Orden de trabajo.
Según la reseña, ¿cómo se llama el protagonista de la novela? Responde en pocas palabras, por favor.

Texto del ejercicio.
##########
Andrés Barba manipulando una letra


Luego las primeras peleas, las drogas, la muerte, el sexo opuesto...

Y, seguidamente, la caracterización de ese nuevo mundo que no llega más que a bosquejarse a lo lejos. Con sumo cuidado, el autor apunta cuáles son las señas de entrada en él: "Tomás",  dice el protagonista en la página 37; no sabemos su nombre  hasta que la nueva cuadrilla se lo pregunta, es decir, hasta que se pronuncia en una región donde ha de presentarse como sujeto responsable de sí, por el cual nadie va a responder. Se trata de una región donde las acciones no quedarán libres de carga, y así cuando él anuncia con severidad: "Voy a follar esta noche", se cuadra la tragedia que tendrá que enmendar por sí mismo más adelante. Prosigue el paso decisivo en una inmersión sin retorno: donde el autor muestra una finura notable en el uso de los tiempos verbales y se establece como sensible hacedor de relatos. Y termina, maravillosamente, la novela.

Tenemos en mano un libro bien resuelto, con un tratamiento nada banal de temas que a todos nos atañen y que se lee, sin ningún tipo de esfuerzo, en el transcurso de una tarde. Recuerda a Balzac, recuerda a Dostoievski y a James; Andrés Barba rescata hoy día un venero de formas narrativas cuya excelencia contemporánea, que no su proliferación, brilla por su ausencia.

Síganle la pista a Barba; es joven, hace buenos libros y quizá realice obras aún mayores.
##########
Fragmentos de datos.
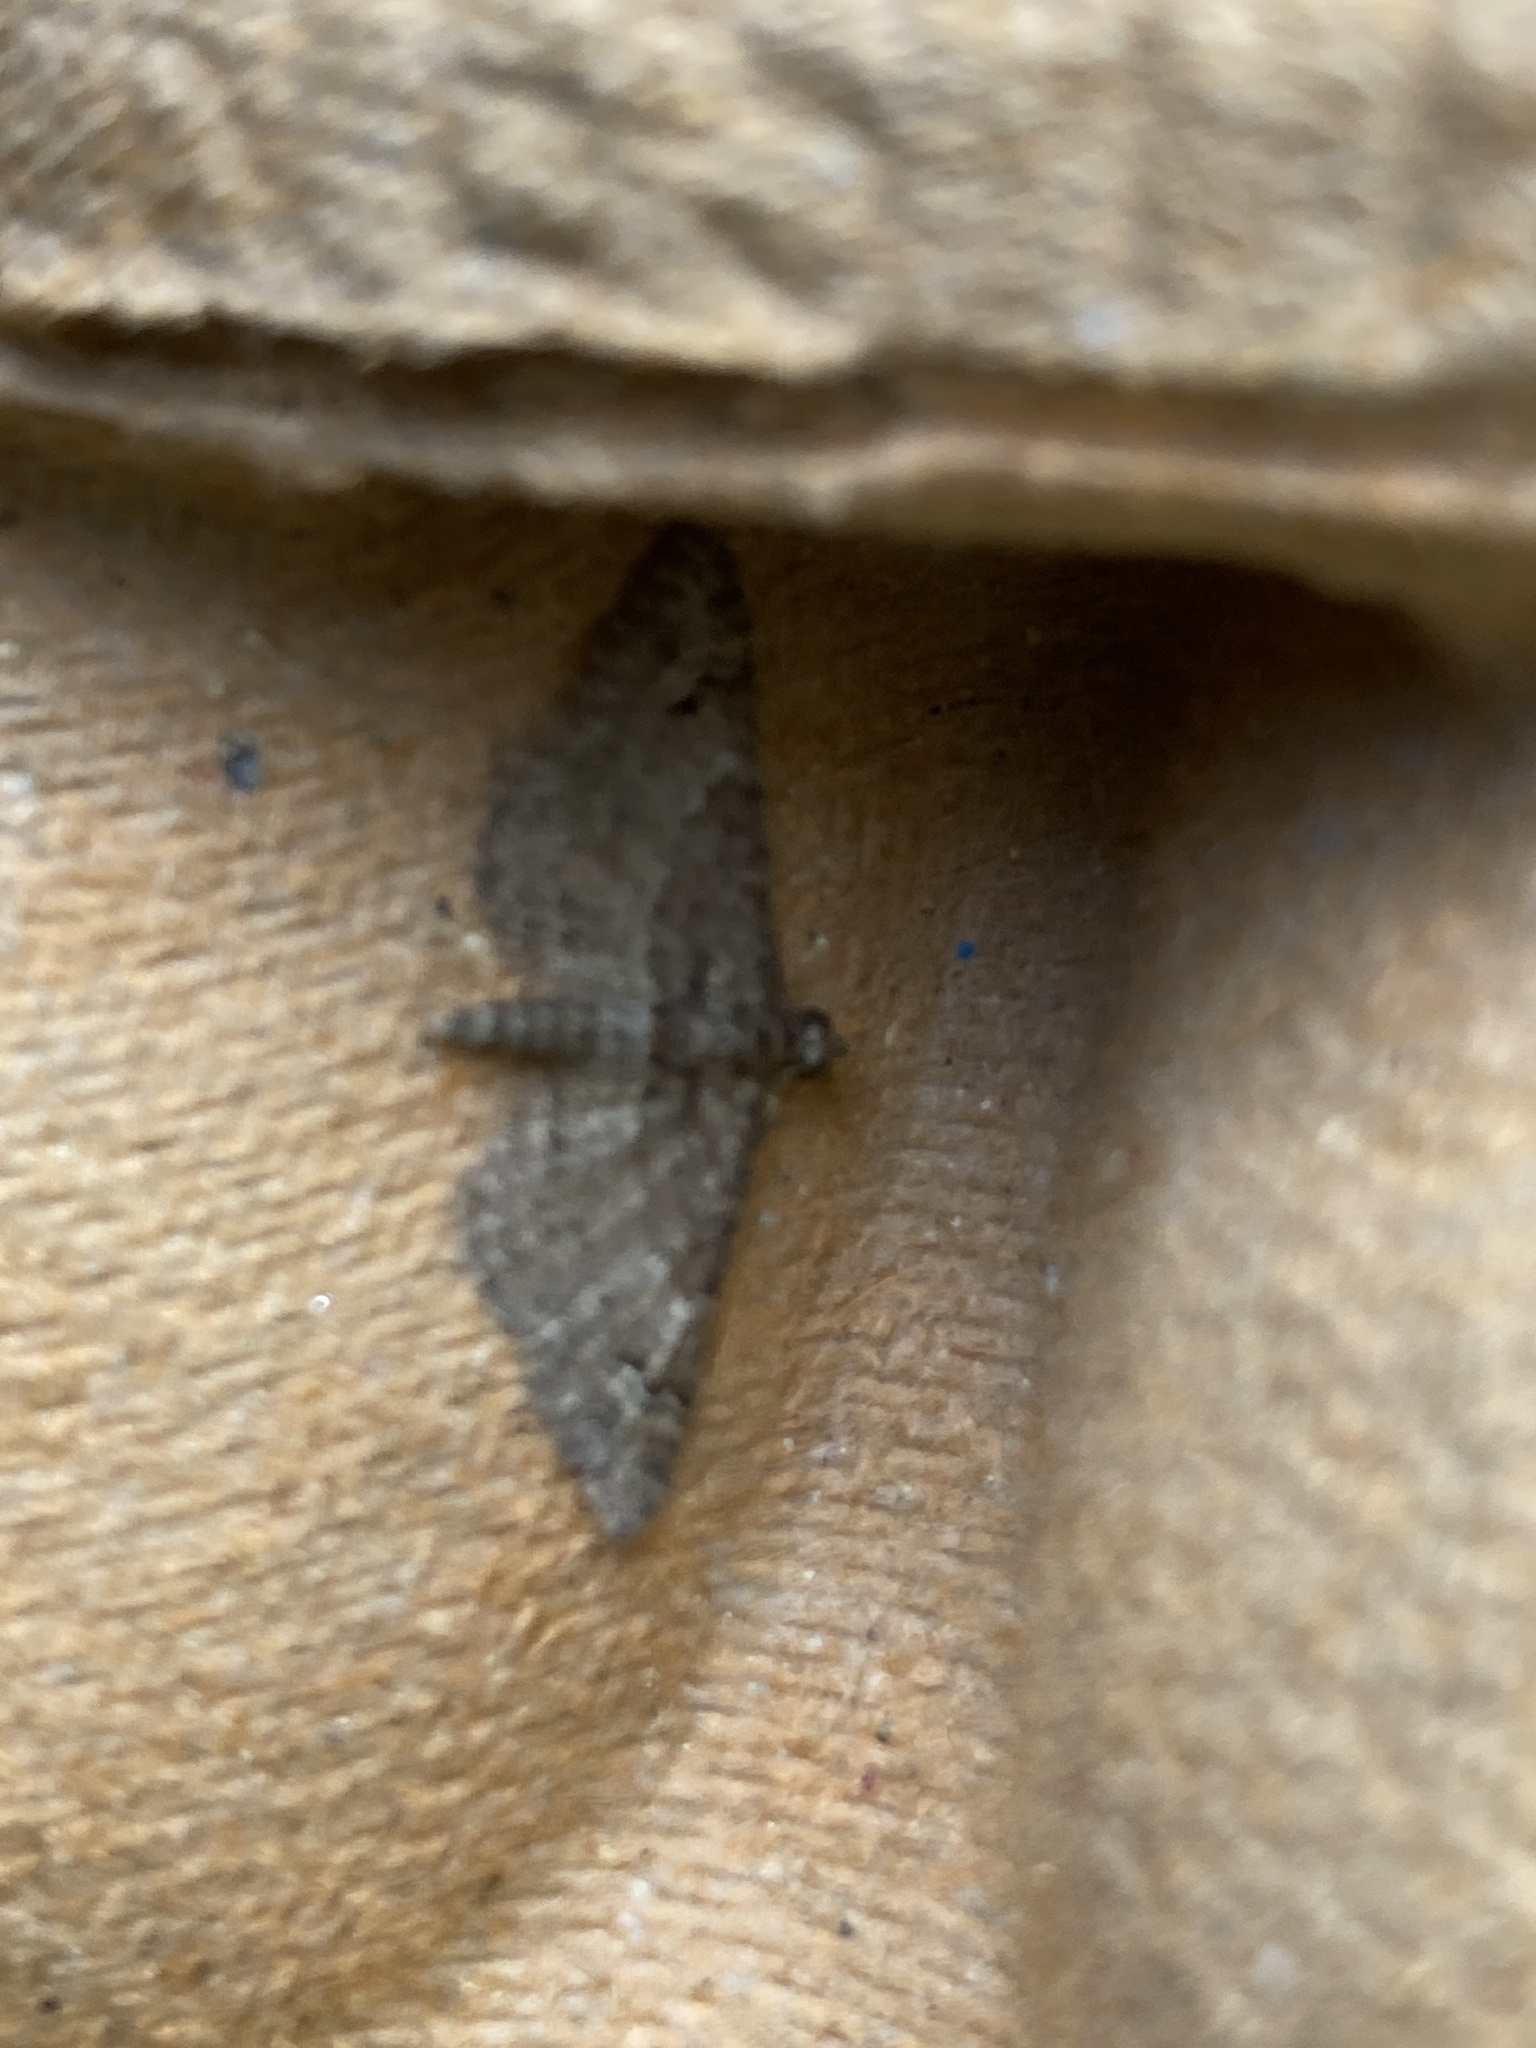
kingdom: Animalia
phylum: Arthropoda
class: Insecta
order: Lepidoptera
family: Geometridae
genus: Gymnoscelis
##########
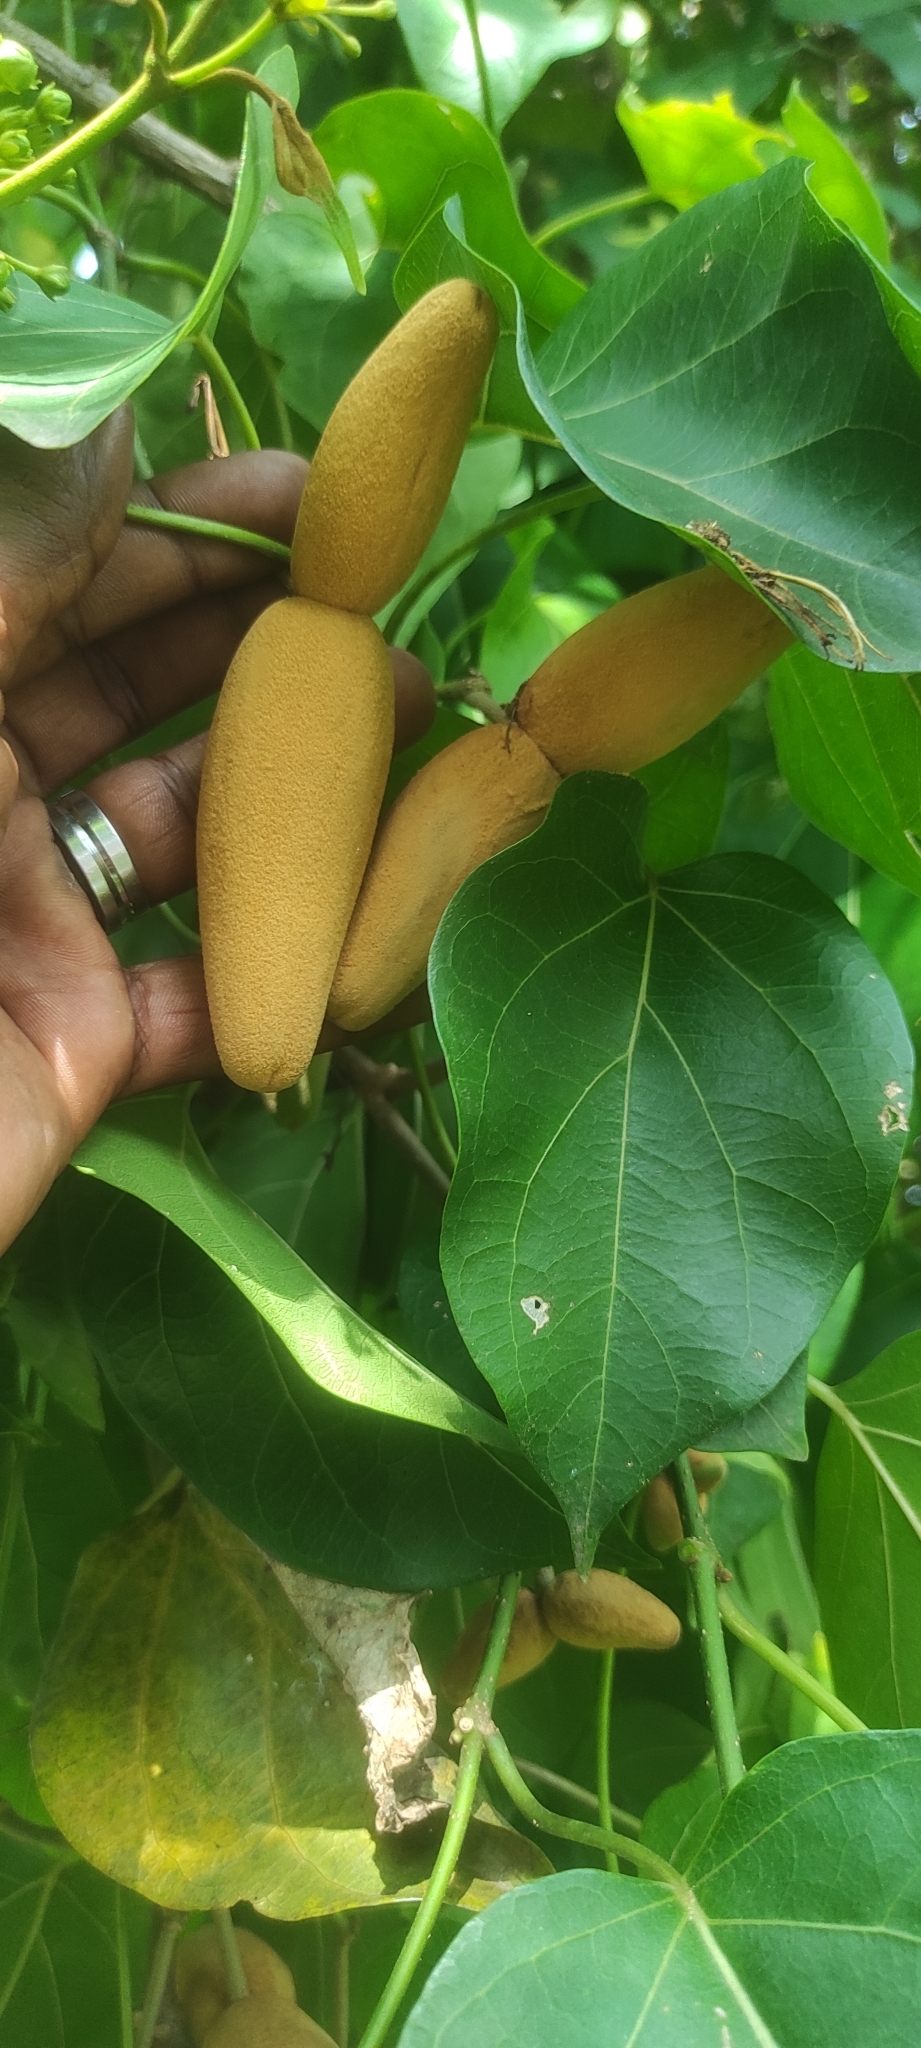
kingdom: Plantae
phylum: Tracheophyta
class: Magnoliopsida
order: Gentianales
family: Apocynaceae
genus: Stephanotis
##########
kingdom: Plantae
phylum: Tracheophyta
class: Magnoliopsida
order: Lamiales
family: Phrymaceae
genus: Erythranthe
##########
Solución desarrollada.
Tomás.